Levi: Witam, kolego. Levi.
NIEPOKÓJ:Ten facet jest straszny.
Josh: Cześć, Levi. Zapraszam do mojego gabinetu. Chodź, pokażę ci, w którym pokoju urzęduję.
Idąc korytarzem obok tego olbrzyma, zwróciłem uwagę na kilka tatuaży na przedramieniu i szyi. Niektóre były wyblakłe, ale jeden z nich, ten na przedramieniu właśnie, wciąż pysznił się świeżością i był nawet pokryty folią ochronną. W krokach Leviego wyczuwałem autorytet, lecz otaczała go aura rezygnacji w rodzaju „cóż, chyba nie mam innego wyjścia”, niczym u bramkarza podchodzącego do młodego chłopaka, którego trzeba wyprosić z pubu.
ANALITYK:Widzę, że zaciska i rozluźnia pięści.
KRYTYK:Zajmuje tyle przestrzeni, że wprasuje cię w ścianę.
EMPATIA:Pewnie jest zdenerwowany, a ludzie okazują stres na różne sposoby. To nic osobistego.
Po wejściu do mojego gabinetu zachęciłem Leviego gestem, żeby usiadł.
Levi: A gdzie ty zwykle siadasz?
Josh: Na ogół przy oknie, ale nie krępuj się i usiądź tam, gdzie masz ochotę.
Levi: Myślę, że zajmę twoje miejsce.
ANALITYK:Odważna decyzja.
DETEKTYW:Czuje się zagrożony.
Josh: Jasne, nie ma sprawy. Jeśli chcesz, weź sobie jakieś poduszki. Czuj się jak u siebie w domu.
Levi opadł na moje krzesło i osunął się na nim tak nisko, że prawie leżał. Splótł dłonie na brzuchu i odwrócił głowę, by wyjrzeć przez okno. Był wyraźnie spięty, ale starał się jak mógł zakomunikować mi, że nie czuje się w najmniejszym stopniu zagrożony.
Levi: To kiedy zaczniesz czytać w moich myślach? Powiesz mi, że moje wszystkie problemy wynikają z tego, że tatuś mnie nie przytulał?

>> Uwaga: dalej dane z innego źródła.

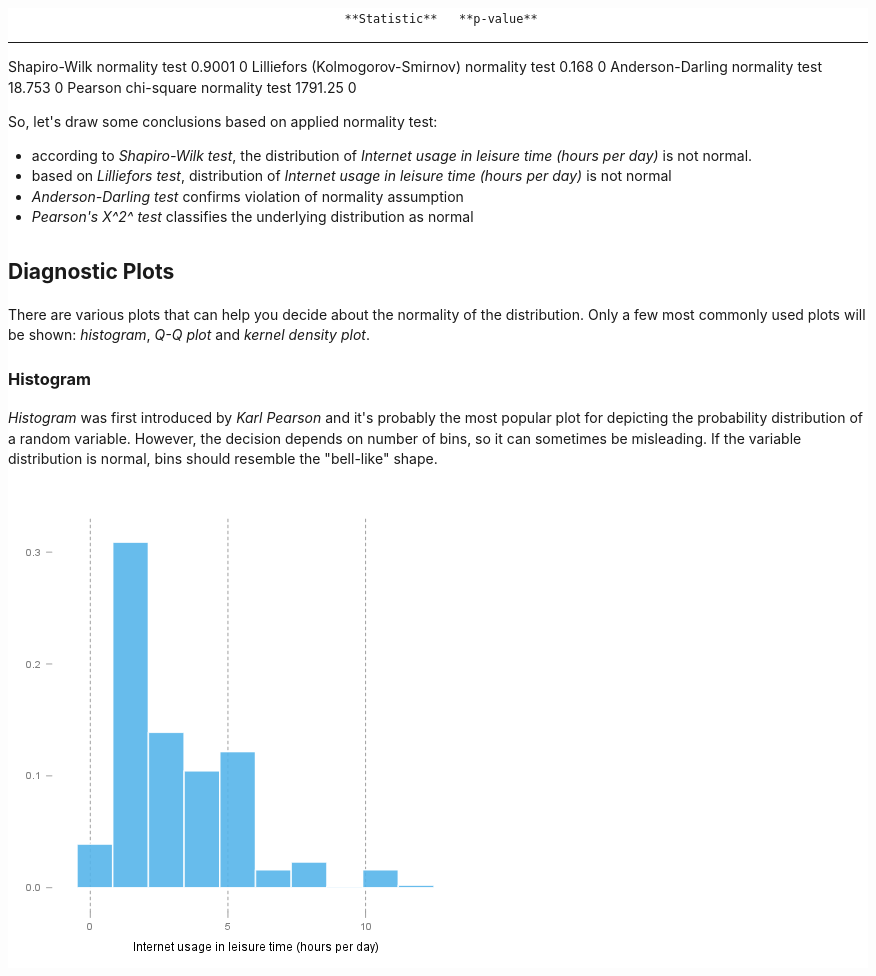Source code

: 

                                                   **Statistic**   **p-value**
  ------------------------------------------------ --------------- -------------
  Shapiro-Wilk normality test                      0.9001          0
  Lilliefors (Kolmogorov-Smirnov) normality test   0.168           0
  Anderson-Darling normality test                  18.753          0
  Pearson chi-square normality test                1791.25         0

So, let's draw some conclusions based on applied normality test:

-   according to *Shapiro-Wilk test*, the distribution of *Internet
    usage in leisure time (hours per day)* is not normal.
-   based on *Lilliefors test*, distribution of *Internet usage in
    leisure time (hours per day)* is not normal
-   *Anderson-Darling test* confirms violation of normality assumption
-   *Pearson's Χ^2^ test* classifies the underlying distribution as
    normal

Diagnostic Plots
----------------

There are various plots that can help you decide about the normality of
the distribution. Only a few most commonly used plots will be shown:
*histogram*, *Q-Q plot* and *kernel density plot*.

### Histogram

*Histogram* was first introduced by *Karl Pearson* and it's probably the
most popular plot for depicting the probability distribution of a random
variable. However, the decision depends on number of bins, so it can
sometimes be misleading. If the variable distribution is normal, bins
should resemble the "bell-like" shape.

[![image](a949c4cf7eda15cd079e9d63b81acdd4.png)](a949c4cf7eda15cd079e9d63b81acdd4-hires.png)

Josh(chichocząc cicho): To nie do końca tak działa. Niestety nie umiem czytać w myślach. Głównym zadaniem terapeuty jest wysłuchanie drugiego człowieka i zapewnienie mu bezpiecznej przestrzeni.
SZYDERCA:Zawsze chodzi o rodziców.
ANALITYK:Niewykluczone.
DETEKTYW:Możecie się zamknąć? Musimy dowiedzieć się czegoś więcej.
Levi wstał i zaczął spacerować po gabinecie. Podszedł do wielkiego regału z IKEA i wyjmując z niego poszczególne przedmioty, przyglądał się im pod światło.
Levi: Co to jest?
Josh: To mała rzeźba bawołu, którą kupiłem w Zambii. Stare dzieje.
Levi: Po co ją tu trzymasz? Chcesz się pochwalić wojażami po studiach?
DETEKTYW:Próbuje cię zastraszyć.
ESKAPISTA:Bardzo chcę się z tego wymigać.
WSPÓŁCZUCIE:Dasz radę, po prostu ciągnij temat.
Josh: To raczej przypomnienie, że udało mi się podjąć wyzwania i pokonać własne lęki.
Zerknął na mnie, unosząc brwi i obracając rzeźbę w dłoniach.
Levi(z uśmiechem): Może, ale założę się, że pomyślałeś sobie, że to będzie dobrze się prezentowało w tym eleganckim pokoju. Potrafię przejrzeć pozerstwo.
ANALITYK:Wykorzystaj to jako wstęp do rozpoczęcia osobistej rozmowy.
Josh: Jesteś dobry w dostrzeganiu pozerstwa?
Levi: W robocie takiej jak moja stykasz się z nim każdej nocy. Widać je w mowie ciała, słychać w bzdurach, jakie wygadują ludzie, gdy podchodzą do drzwi. Naćpani, w pożyczonych ubraniach, wynajętych autach. Bez trudu umiem odróżnić tych z forsą od tych, którzy jadą na kredycie.
Usiadł.
Levi: Jestem szefem ochrony w Senece. Największym i najstarszym klubie nocnym w północnej dzielnicy. Osławiony wykidajło. Bramkarz nad bramkarzami.
Wyjrzał przez okno.
Levi: Robię tam od czternastu lat. Nie uwierzyłbyś w to, co widywałem.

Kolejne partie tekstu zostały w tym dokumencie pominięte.